Dopamine gates prediction error forwarding in the cortices of the inferior colliculus

Predictive coding theory describes perception as a hierarchical predictive model of sensation. Higher-level neural structures constrain the processing at lower-level structures by suppressing synaptic activity induced by predictable sensory input. But when predictions fail, deviant input is forwarded bottom-up as prediction error to update the perceptual model. The earliest prediction error signals identified in the auditory pathway emerge from the cortices of the inferior colliculus (IC). The drive that each prediction error has on the perceptual model depends on its precision, which is theoretically encoded by the dopaminergic system.

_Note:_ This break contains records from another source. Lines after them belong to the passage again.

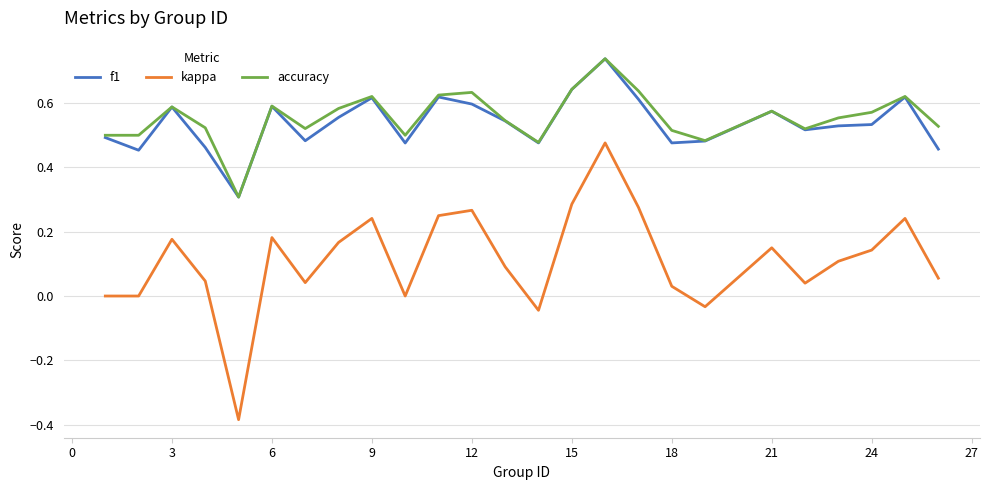

Which series has the widest spread of values?

kappa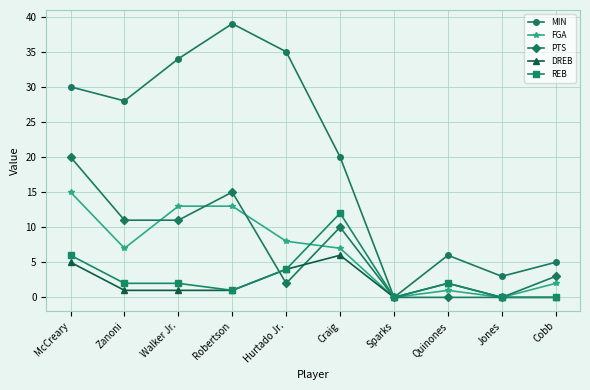

Which category has the highest value in the PTS series?

McCreary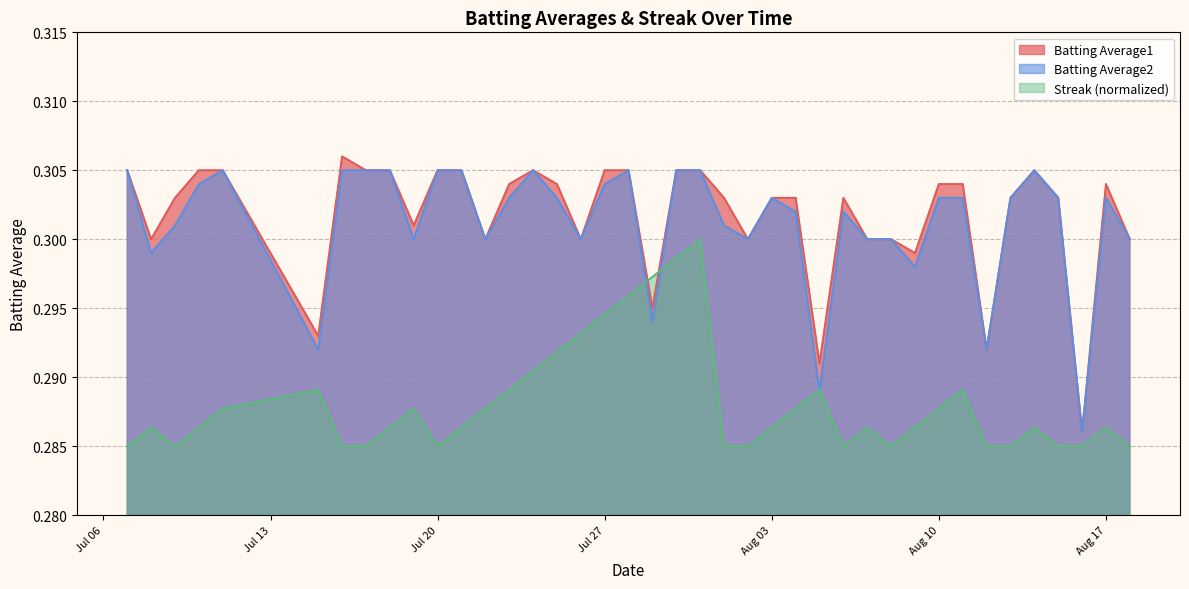

What is the sum of the Streak values at 2010-07-26 and 2010-08-01?

0.6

To test it empirically, we recorded single-unit responses from the rat IC cortices to oddball and cascade sequences before, during and after the microiontophoretic application of dopamine or eticlopride (a D2-like receptor antagonist). Thereby, we studied dopaminergic modulation on the subcortical processing of unpredictable and predictable auditory changes. Results demonstrate that dopamine reduces neuronal responsiveness exclusively to unexpected auditory input. High dopamine concentrations in the neuronal microdomain reduce prediction error forwarding via D2-like receptors, without significantly altering repetition suppression. Thus, already at subcortical levels of the auditory pathway, dopaminergic input to the IC gates the bottom-up flow of prediction error signals by encoding their precision.